Diversity of seed endophytes: Causes and implications

Authors: SCHARDL, CHRISTOPHER - University Of Kentucky; AFKHAMI, MICHELLE - University Of Miami; GUNDEL, PEDRO - Universidad De Buenos Aires; IANNONE, LEOPOLDO - University Of Buenos Aires; YOUNG, CAROLYN - North Carolina State University; CREAMER, REBECCA - New Mexico State University; Cook, Daniel; BERRY, DANIEL - Victoria University Of Wellington

Submitted to: Book Chapter
Publication Type: Book / Chapter
Publication Acceptance Date: 10/3/2022
Publication Date: 12/8/2022
Citation: Schardl, C.L., Afkhami, M.E., Gundel, P.E., Iannone, L.J., Young, C.A., Creamer, R., Cook, D., Berry, D. 2022. Diversity of seed endophytes: Causes and implications. In: Scott, B., Mesarich, C., editors. The Mycota: Plant relationships. 3rd Edition, Volume 5. Cham, CH: Springer Cham. p. 83-132. https://doi.org/10.1007/978-3-031-16503-0_5.
DOI: https://doi.org/10.1007/978-3-031-16503-0_5

Interpretive Summary: The immense importance of microbial symbioses with plants, animals, and other eukaryotes is meeting with ever increasing awareness and interest. Heritable symbionts—those transmitted directly from hosting parents to hosting progeny—are particularly intimate associations with profound ecological, evolutionary, and applied consequences. However, heritable symbioses also tend to be inconspicuous and are often understudied. Heritable fungal symbionts of plants, which we call seed endophytes, have been discovered and rediscovered in a few grass species (family Poaceae) starting well over a century ago, but have been intensively researched only in the last 45 years since their ability to produce antimammalian alkaloids was revealed to cause major toxicoses to livestock. The characterization of those fungal Epichloë species has been followed gradually by documentation of other seed endophytes with bioactive alkaloids, such as those found in locoweeds (family Fabaceae) and morning glories (family Convolvulaceae). As the known species diversity of seed endophytes and their hosts has expanded, so too has our knowledge of their alkaloid diversity, defenses against invertebrates, positive and negative effects on host plants, effects on pathogens and beneficial symbionts (e.g., mycorrhizal fungi), protection from abiotic stresses such as drought, and cascading population, community, and ecosystem consequences. Recent studies have even revealed endophyte contributions to plant diversity, including an Epichloë gene apparently transferred to a host grass in which it confers disease resistance. Here we review the current knowledge of seed-endophyte symbioses with emphasis on their phylogenetic, genetic, and functional diversity.

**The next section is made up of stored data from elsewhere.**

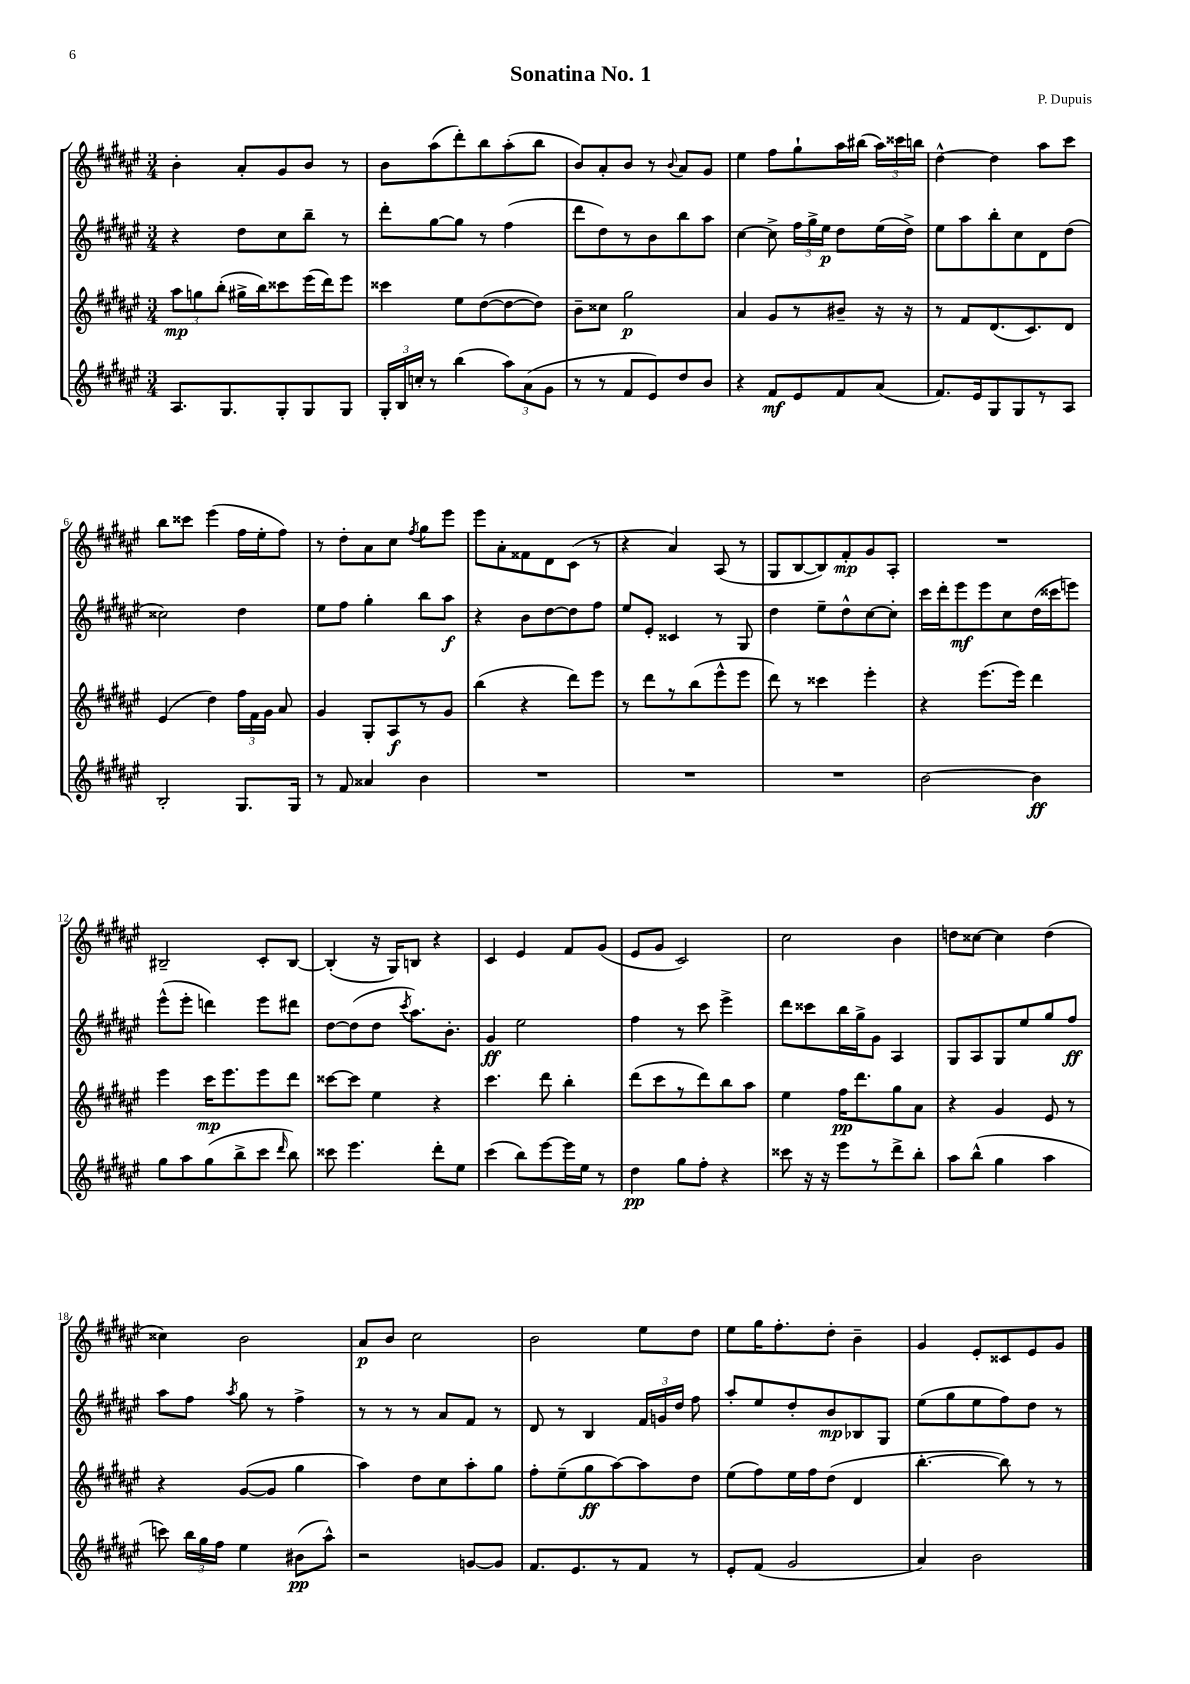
\header { title = "Sonatina No. 1" composer = "P. Dupuis" }
<<
\new StaffGroup <<
\new Staff = "s0" {
    \clef treble \key fis \major \numericTimeSignature \time 3/4
    \autoBeamOff b'4-. ais'8[-. gis'8 b'8] r8 |
    b'8[ ais''8( dis'''8-.) b''8 ais''8-.( b''8] |
    b'8[) ais'8-. b'8] r8 \appoggiatura { b'8 } ais'8[ gis'8] |
    eis''4 fis''8[ gis''8-! ais''16 bis''16]( \tuplet 3/2 { ais''16[) cisis'''16 b''16] } |
    dis''4~-^ dis''4 ais''8[ cis'''8] |
    b''8[ cisis'''8] eis'''4( fis''16[ eis''16-. fis''8]) |
    r8 dis''8[-. ais'8 cis''8] \acciaccatura { fis''8 } gis''8[ eis'''8] |
    eis'''8[ ais'8-. fisis'8 dis'8 cis'8]( r8 |
    r4 ais'4) ais8( r8 |
    gis8[ b8~ b8) fis'8-.\mp gis'8 ais8]-. |
    R2. |
    bis2-- cis'8[-. bis8]~ |
    bis4-.( r16 gis16[) b8] r4 |
    cis'4 eis'4 fis'8[ gis'8]( |
    eis'8[ gis'8] cis'2) |
    cis''2 b'4 |
    d''8[ cisis''8]~ cisis''4 d''4( |
    cisis''4) b'2 |
    ais'8[\p b'8] cis''2 |
    b'2 eis''8[ dis''8] |
    eis''8[ gis''16 fis''8.-. dis''8]-. b'4-- |
    gis'4 eis'8[-. cisis'8 eis'8 gis'8] \bar "|." |
}
\new Staff = "s1" {
    \clef treble \key fis \major \numericTimeSignature \time 3/4
    \autoBeamOff r4 dis''8[ cis''8 b''8]-- r8 |
    dis'''8[-. gis''8~ gis''8] r8 fis''4( |
    dis'''8[ dis''8) r8 b'8 b''8 ais''8] |
    cis''4~ cis''8-> \tuplet 3/2 { fis''16[ gis''16-> eis''16]\p } dis''8[ eis''16( dis''16]->) |
    eis''8[ ais''8 b''8-. cis''8 dis'8 dis''8]( |
    cisis''2) dis''4 |
    eis''8[ fis''8] gis''4-. b''8[ ais''8]\f |
    r4 b'8[ dis''8~ dis''8 fis''8] |
    eis''8[ eis'8]-. cisis'4 r8 gis8 |
    dis''4 eis''8[-- dis''8-^ cis''8~ cis''8]-. |
    cis'''16[ dis'''16-. eis'''8\mf eis'''8 cis''8 dis''16( cisis'''16 e'''8]) |
    eis'''8[-^( eis'''8]-. d'''4) eis'''8[ dis'''8] |
    dis''8[~ dis''8( dis''8] \acciaccatura { cis'''8 } ais''8.[) b'8.]-. |
    gis'4\ff eis''2 |
    fis''4 r8 cis'''8 eis'''4-> |
    dis'''8[ cisis'''8 b''16 gis''16-> gis'8] ais4 |
    gis8[ ais8 gis8 eis''8 gis''8 fis''8]\ff |
    ais''8[ fis''8] \acciaccatura { ais''8 } gis''8 r8 fis''4-> |
    r8 r8 r8 ais'8[ fis'8] r8 |
    dis'8 r8 b4 \tuplet 3/2 { fis'16[ g'16 dis''16] } fis''8 |
    ais''8[-. eis''8 dis''8-. b'8\mp bes8 gis8] |
    eis''8[( gis''8 eis''8 fis''8) dis''8] r8 \bar "|." |
}
\new Staff = "s2" {
    \clef treble \key fis \major \numericTimeSignature \time 3/4
    \autoBeamOff \tuplet 3/2 { ais''8[\mp g''8 b''8]-.( } gis''16[-> b''16) cisis'''8 eis'''16( dis'''16) eis'''8] |
    cisis'''4 eis''8[ dis''8~( dis''8~ dis''8]) |
    b'8[-- cisis''8] gis''2\p |
    ais'4 gis'8[ r8 bis'8]-- r16 r16 |
    r8 fis'8[ dis'8.( cis'8.) dis'8] |
    eis'4( dis''4) \tuplet 3/2 { fis''16[ fis'16 gis'16] } ais'8 |
    gis'4 gis8[-. ais8\f r8 gis'8] |
    b''4( r4 dis'''8[) eis'''8] |
    r8 dis'''8[ r8 b''8( eis'''8-^ eis'''8] |
    dis'''8) r8 cisis'''4 eis'''4-. |
    r4 eis'''8.[( eis'''16]) dis'''4 |
    eis'''4 cis'''16[\mp eis'''8. eis'''8 dis'''8] |
    cisis'''8[~ cisis'''8] eis''4 r4 |
    cis'''4. dis'''8 b''4-. |
    dis'''8[( cis'''8 r8 dis'''8) b''8 ais''8] |
    eis''4 fis''16[\pp dis'''8. gis''8 ais'8] |
    r4 gis'4 eis'8 r8 |
    r4 gis'8[~( gis'8] gis''4 |
    ais''4) dis''8[ cis''8 ais''8-. gis''8] |
    fis''8[-. eis''8--( gis''8\ff ais''8~) ais''8 dis''8] |
    eis''8[( fis''8) eis''16 fis''16 dis''8]( dis'4 |
    b''4.~-. b''8) r8 r8 \bar "|." |
}
\new Staff = "s3" {
    \clef treble \key fis \major \numericTimeSignature \time 3/4
    \autoBeamOff ais8.[ gis8. gis8-. gis8 gis8] |
    \tuplet 3/2 { gis16[-. b16 c''16]-. } r8 b''4( \tuplet 3/2 { ais''8[) ais'8( gis'8] } |
    r8 r8 fis'8[ eis'8) dis''8 b'8] |
    r4 fis'8[\mf eis'8 fis'8 ais'8]( |
    fis'8.[) eis'16 gis8 gis8 r8 ais8] |
    b2-. gis8.[ gis16] |
    r8 fis'8 aisis'4 b'4 |
    R2. |
    R2. |
    R2. |
    b'2~ b'4\ff |
    gis''8[ ais''8 gis''8( b''8-> cis'''8] \grace { dis'''16 } b''8) |
    cisis'''8 eis'''4. dis'''8[-. eis''8] |
    cis'''4( b''8[) eis'''8~ eis'''16 eis''16] r8 |
    dis''4\pp gis''8[ fis''8]-. r4 |
    cisis'''8 r16 r16 eis'''8[ r8 dis'''8-> b''8]-. |
    ais''8[ b''8]-^( gis''4 ais''4 |
    c'''8) \tuplet 3/2 { b''16[ gis''16 fis''16] } eis''4 bis'8[\pp( ais''8]-^) |
    r2 g'8[~ g'8] |
    fis'8.[ eis'8. r8 fis'8] r8 |
    eis'8[-. fis'8]( gis'2 |
    ais'4) b'2 \bar "|." |
}
>>
>>
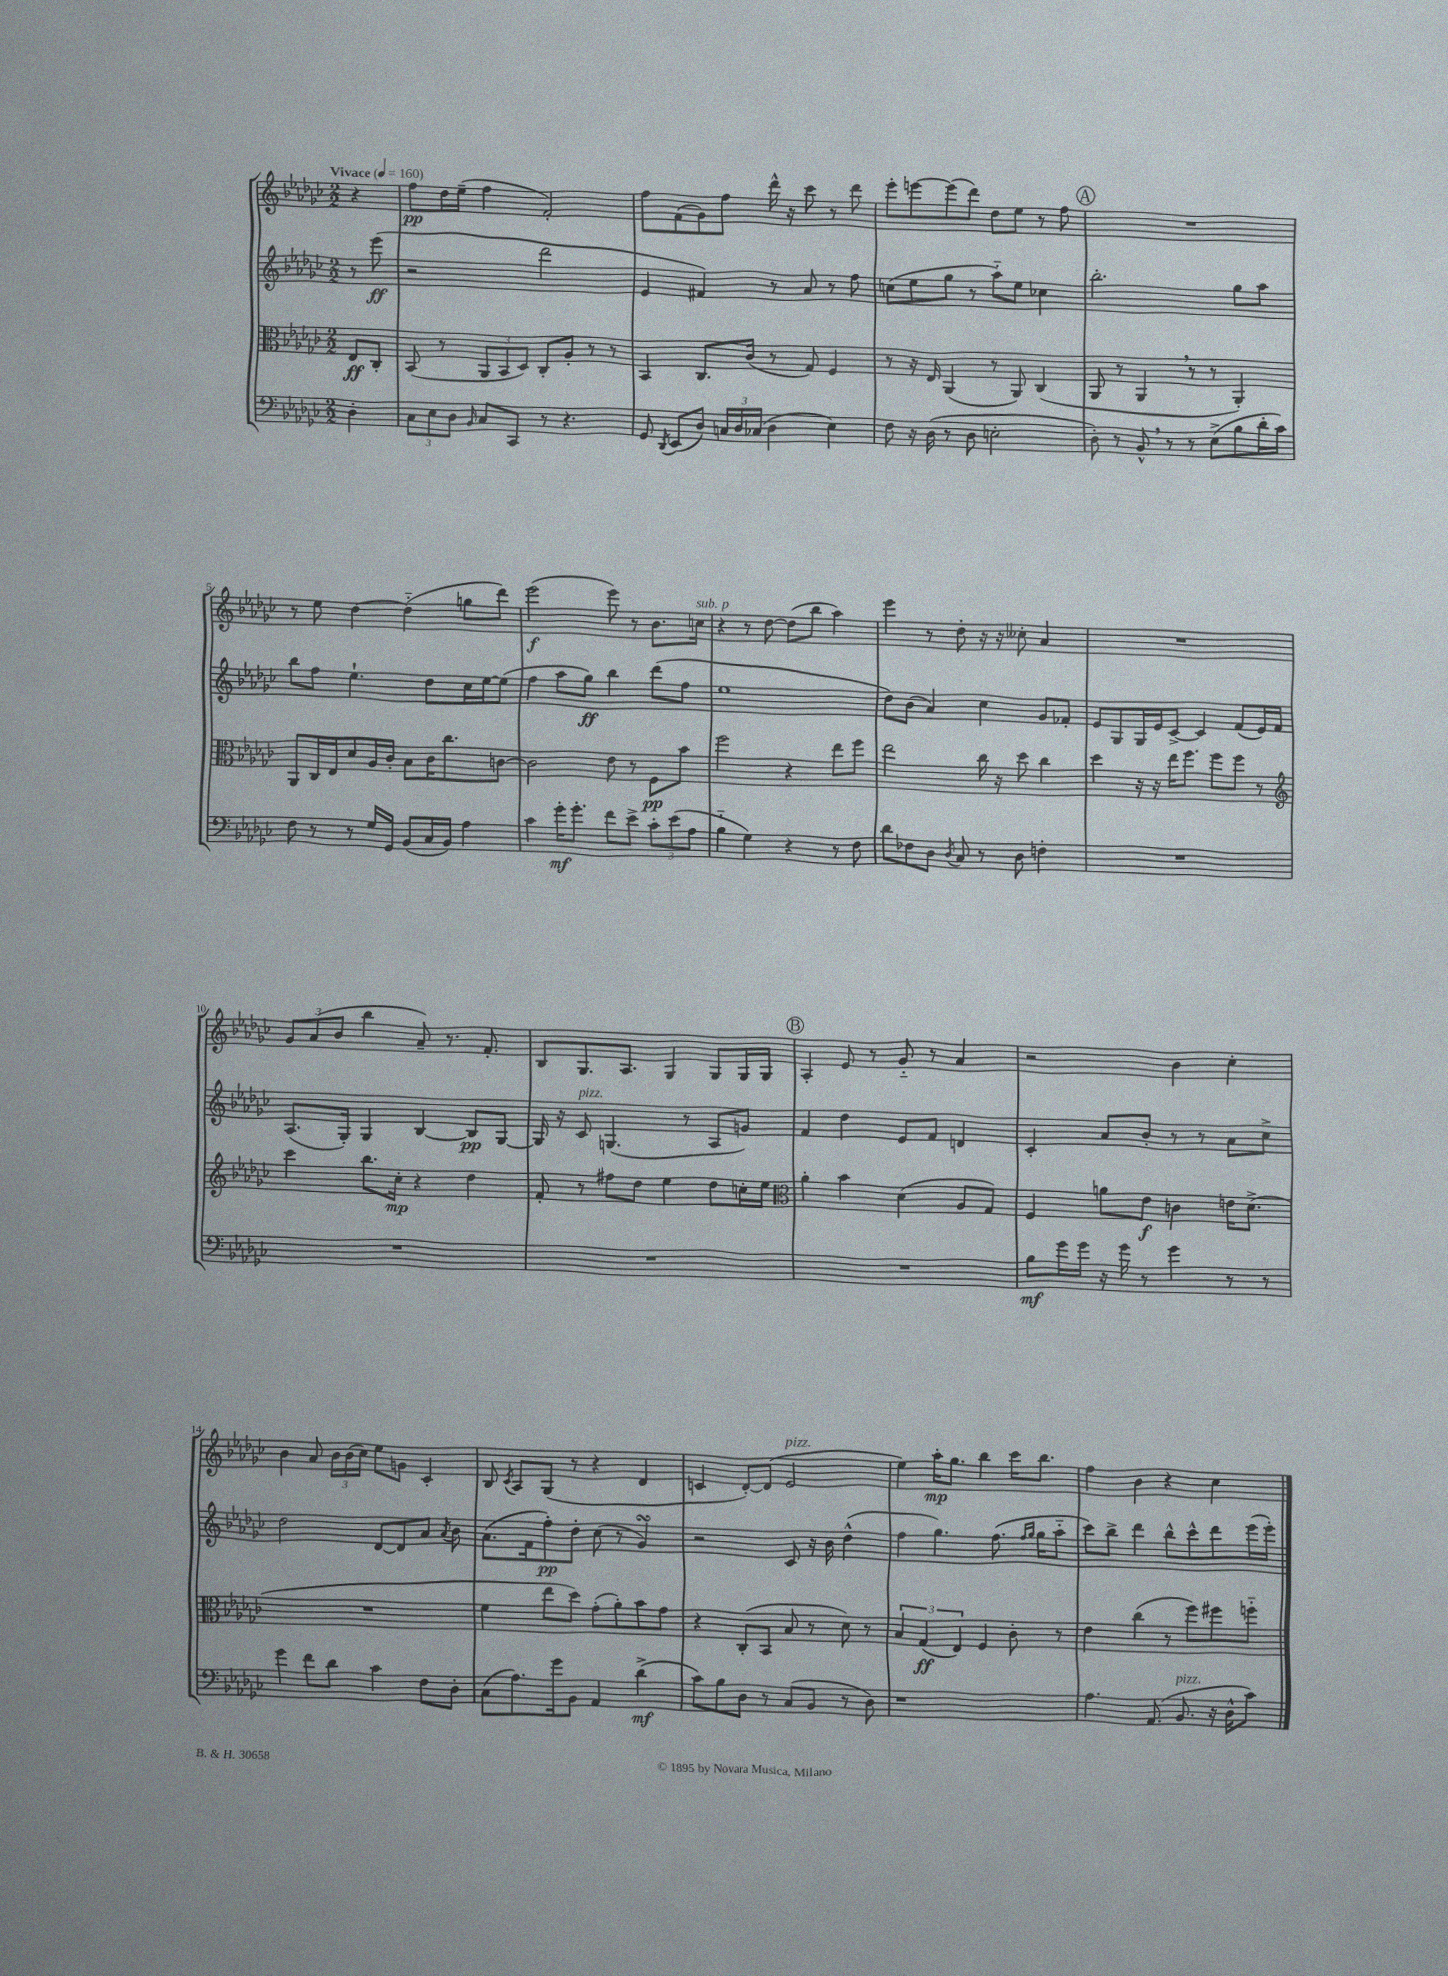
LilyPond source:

<<
\new StaffGroup <<
\new Staff = "s0" {
    \clef treble \key ges \major \numericTimeSignature \time 2/2 \partial 4 \tempo "Vivace" 4 = 160
    \autoBeamOff r4 |
    f''8[\pp des''16 ees''16]--( f''4 f'2-.) |
    f''8[ f'8( ges'8) f''8] des'''16-^ r16 ces'''8 r8 des'''8 |
    ees'''8[-. e'''8~ e'''8( des'''8]) des''8[ ees''8] r8 f''8 |
    \mark \markup { \circle "A" } R1 |
    r8 ees''8 des''4~ des''4-_( g''8[ des'''8]) |
    ees'''2\f( ees'''8) r8 bes'8.[ c''16]^\markup { \italic "sub. p" } |
    r4 r8 des''8~ des''8[( bes''8] aes''4) |
    ees'''4 r8 des''8-. r16 r16 ceses''8-. aes'4 |
    R1 |
    \tuplet 3/2 { ges'8[ aes'8( bes'8] } bes''4 aes'8--) r8. f'8.-. |
    bes8[ ges8. aes8.] ges4 ges8[ ges16 ges16] |
    \mark \markup { \circle "B" } aes4-. ees'8 r8 ges'8-_ r8 aes'4 |
    r2 bes'4 ces''4-. |
    bes'4 aes'8 \tuplet 3/2 { bes'16[ bes'16( ces''16]) } ees''8[ g'8] ces'4-. |
    bes8 \acciaccatura { ces'8 } aes8[ ges8]( r8 r4 des'4 |
    c'4 des'8[~-.) des'8]( ees'2^\markup { \italic "pizz." } |
    ees''4) aes''16[-.\mp ges''8.] bes''4 ces'''16[ bes''8.] |
    f''4 bes'4 r4 ces''4 \bar "|." |
}
\new Staff = "s1" {
    \clef treble \key ges \major \numericTimeSignature \time 2/2 \partial 4
    \autoBeamOff r8 ees'''8\ff( |
    r2 des'''2 |
    ees'4 fis'4) r8 aes'8 r8 f''8 |
    c''8[( ees''8 ges''8] r8 aes''8[-_) ees''8] ces''4 |
    \mark \markup { \circle "A" } bes''2.-. ges''8[ aes''8] |
    bes''8[ f''8] ees''4.-! des''8[ ces''16 ees''16~ ees''8]( |
    f''4 aes''8[ ges''8]\ff) bes''4 des'''8[( f''8] |
    ees''1 |
    des''8[) bes'8]( aes'4) ces''4 ges'8[ fes'8]-. |
    ees'8[ ges8 ges16 ees'16 ces'8]~-> ces'4 f'8[( ees'16) f'16] |
    aes8.[( ges16]-.) ges4 bes4~ bes8[\pp ges8]~ |
    ges16 r16 ces'8^\markup { \italic "pizz." } g4.( r8 aes8[ g'8]) |
    \mark \markup { \circle "B" } f'4 des''4 ees'8[ f'8] d'4 |
    ces'4-. aes'8[ bes'8]-. r8 r8 aes'8[ ces''8]-> |
    des''2 des'8[~ des'8 aes'8] \acciaccatura { aes'8 } bes'8 |
    aes'8.[( f'16 f''8-.\pp) des''8]-. ces''8( r8 ges'4\turn) |
    r2 ces'8 r16 bes'16 des''4-^( |
    f''4 ges''4.) f''8.( \grace { f''16[ ges''16] } ges''16[ aes''8]-_ |
    ces'''8[) bes''8]-> des'''4 bes''8[-^ ces'''8-^ des'''8 ees'''16( ees'''16]-.) \bar "|." |
}
\new Staff = "s2" {
    \clef alto \key ges \major \numericTimeSignature \time 2/2 \partial 4
    \autoBeamOff ees8[\ff ces8]-. |
    bes,8( r8 \tuplet 3/2 { aes,8[ bes,8 des8]) } ces8[-. aes8]-. r8 r8 |
    bes,4 ces8.[ ces'16]( r8 ges8) f4 |
    r8 r16 ees16 aes,4( r8 aes,8) ces4( |
    \mark \markup { \circle "A" } aes,8 r8 aes,4 \breathe r8 r8 aes,4-.) |
    aes,8[ ces16 ees16 des'8 aes16 ces'16]-. bes8[ ces'16 ces''8. c'8]~ |
    c'2 ees'8 r8 f8[\pp bes'8] |
    f''2 r4 ees''8[ f''8] |
    ees''2 ces''16 r16 des''8 ces''4 |
    des''4 r16 r16 ees''16[ f''8.] f''8[ f''8] r8 |
    \clef treble ces'''4 bes''8.[ ces''16]-.\mp r4 des''4 |
    f'8-. r8 fis''8[ des''8] ees''4 des''8[ c''16-. ees''16] |
    \mark \markup { \circle "B" } \clef alto aes'4-. bes'4 des'4( aes8[ ges8]) |
    f4 a'8[ ees'8]\f c'4 e'16[ des'8.]->( |
    R1 |
    f'4 ees''8[ des''8]) ges'8[-.( aes'8-.) bes'8 ges'8] |
    r4 ces8[-.( bes,8] bes8 r8 des'8) r8 |
    \tuplet 3/2 { bes4 ges4\ff( ees4) } f4 ces'8-. r8 |
    ees'4 ces''4( r8 f''8[) fis''8 f''8]-_ \bar "|." |
}
\new Staff = "s3" {
    \clef bass \key ges \major \numericTimeSignature \time 2/2 \partial 4
    \autoBeamOff des4-. |
    \tuplet 3/2 { ces8[ ees8 des8] } \grace { bes,16 } ces8[ ces,8] r8 r4. |
    ges,8 \acciaccatura { des,8 } ees,8[( des8]) \tuplet 3/2 { c16[ des16 ces16]( } des4 ees4) |
    f8 r16 des16( r8 des8 e2-. |
    \mark \markup { \circle "A" } des8-.) r8 bes,8-^ \breathe r8 r8 ees8[->( bes8 des'16-. ces'16]) |
    f8 r8 r8 ges16[ ges,16] bes,8[( ces16 bes,16]) aes4 |
    ces'4 ges'16[-.\mf ges'8.]-. f'8[ ees'8]-> \tuplet 3/2 { ces'8[-. ees'8( aes8] } |
    bes4-_ ges4) r4 r8 f8 |
    des'8[ fes8 des8] \acciaccatura { des8 } ces8 r8 des8 f4-. |
    R1 |
    R1 |
    R1 |
    \mark \markup { \circle "B" } R1 |
    bes8[\mf ges'16 ges'16] r16 ges'16 r8 ges'4 r8 r8 |
    ges'4 f'8[ des'8] ces'4 f8[ des8]-. |
    ces8[( aes8.) ges'16 bes,8] aes,4 des'4->\mf( |
    ces'8[) bes8 des8] r8 ces8[( bes,8] r8 des8) |
    r1 |
    aes4. aes,8.( bes,8.^\markup { \italic "pizz." } r16 des16[-^ ces'8]) \bar "|." |
}
>>
>>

Technical Abstract: The immense importance of microbial symbioses with plants, animals, and other eukaryotes is meeting with ever increasing awareness and interest. Heritable symbionts—those transmitted directly from hosting parents to hosting progeny—are particularly intimate associations with profound ecological, evolutionary, and applied consequences. However, heritable symbioses also tend to be inconspicuous and are often understudied. Heritable fungal symbionts of plants, which we call seed endophytes, have been discovered and rediscovered in a few grass species (family Poaceae) starting well over a century ago, but have been intensively researched only in the last 45 years since their ability to produce antimammalian alkaloids was revealed to cause major toxicoses to livestock. The characterization of those fungal Epichloë species has been followed gradually by documentation of other seed endophytes with bioactive alkaloids, such as those found in locoweeds (family Fabaceae) and morning glories (family Convolvulaceae). As the known species diversity of seed endophytes and their hosts has expanded, so too has our knowledge of their alkaloid diversity, defenses against invertebrates, positive and negative effects on host plants, effects on pathogens and beneficial symbionts (e.g., mycorrhizal fungi), protection from abiotic stresses such as drought, and cascading population, community, and ecosystem consequences. Recent studies have even revealed endophyte contributions to plant diversity, including an Epichloë gene apparently transferred to a host grass in which it confers disease resistance. Here we review the current knowledge of seed-endophyte symbioses with emphasis on their phylogenetic, genetic, and functional diversity.